Evanston passes plan that aims for 100 percent renewable electricity by 2030

Irfan Khan/Los Angeles Times/TNS

Wind Turbines in Los Angeles in May 2013.

Emma Edmund, Reporter

In December, the Evanston City Council approved the Climate Action and Resilience Plan, which included a 100 percent renewable electricity supply for Evanston by 2030.

The comprehensive plan is Evanston’s latest response to the harmful impacts of climate change, offering several goals for the city to achieve in the coming years. In addition to the renewable electricity goal, these goals include phasing out single-use plastics by 2025 and becoming carbon neutral by 2050.

“We need to do all we can at the local and the state level because I think efforts of the federal government are kind of stalled,” said Ald. Eleanor Revelle (7th). “We can’t afford not to do anything and wait for something to change in Washington, D.C. It’s really important that we as individuals, we as a community and we in the state of Illinois really take it upon ourselves to do all we can.”

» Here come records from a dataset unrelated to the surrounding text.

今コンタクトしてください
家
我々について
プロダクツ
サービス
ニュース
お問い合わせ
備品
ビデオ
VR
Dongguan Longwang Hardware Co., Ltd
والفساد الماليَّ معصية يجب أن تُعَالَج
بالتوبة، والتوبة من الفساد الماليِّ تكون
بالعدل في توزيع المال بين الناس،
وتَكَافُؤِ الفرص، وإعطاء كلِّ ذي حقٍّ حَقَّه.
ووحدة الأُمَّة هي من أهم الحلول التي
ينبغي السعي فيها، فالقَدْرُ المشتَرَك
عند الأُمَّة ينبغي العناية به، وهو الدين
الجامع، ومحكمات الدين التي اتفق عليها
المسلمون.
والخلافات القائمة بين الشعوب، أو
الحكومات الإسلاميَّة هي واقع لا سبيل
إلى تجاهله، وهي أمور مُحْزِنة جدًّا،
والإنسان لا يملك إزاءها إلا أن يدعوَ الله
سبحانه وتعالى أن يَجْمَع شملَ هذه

The plan is not Evanston’s first plan to combat negative environmental effects. Previously, the city introduced the Evanston Climate Action Plan in 2008 and the Livability Plan in 2014. Both plans successfully reduced greenhouse gas emissions by 13 percent and 19 percent, using 1990 and 2005 levels as the base measurements, respectively.

Evanston’s most recent plan follows an October report from the Intergovernmental Panel on Climate Change, which warned that failure to curb climate change could result in disastrous effects, such as wildfires and food shortages.

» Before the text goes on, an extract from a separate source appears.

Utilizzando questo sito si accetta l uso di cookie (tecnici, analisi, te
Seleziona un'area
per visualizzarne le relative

The plan, while focusing on mitigating the impacts of climate change in the Evanston area, also works toward adapting to climate change consequences that are likely to occur, according to Mariana Oliver, a member of the CARP working group and a Northwestern graduate student. One thing she looked at was the possibility of extreme heat in the future.

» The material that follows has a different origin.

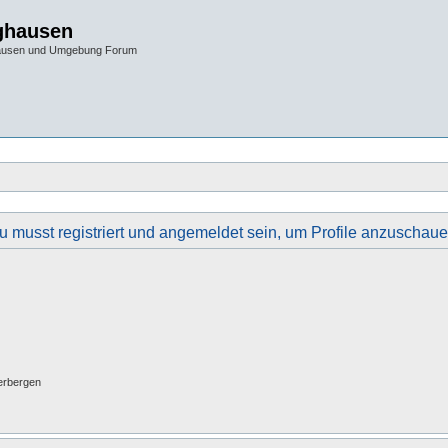
ghausen
hausen und Umgebung Forum
u musst registriert und angemeldet sein, um Profile anzuschaue
erbergen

“Evanston does have a sizeable elderly population,” Oliver said. “One of the big concerns — in terms of if there’s a big heat wave — (is) if certain residents don’t have access to air conditioners. Certainly that could be dangerous for a lot of those elderly residents that don’t have access to those resources.”

While the plan calls for concrete steps to combat climate change, it also includes more abstract objectives, such as providing education campaigns that encourage actions like reducing energy consumption. In addition to CARP, city staff are expected to release a more detailed implementation proposal in March, according to the City of Evanston’s website.

For Ald. Donald Wilson (4th), the culture change associated with fostering better environmental habits is governed through the educational component of the plan.

“If we’re going to really effectuate long-term change, one of the main things we really need to do is to change how and what we consume and how we get ourselves around,” Wilson said. “It’s going to require people to do things differently: consume less, consume more thoughtfully, walk more, bike more, be more amenable to allowing the city to develop infrastructure that does support more comfortable pedestrian and bicycle options.”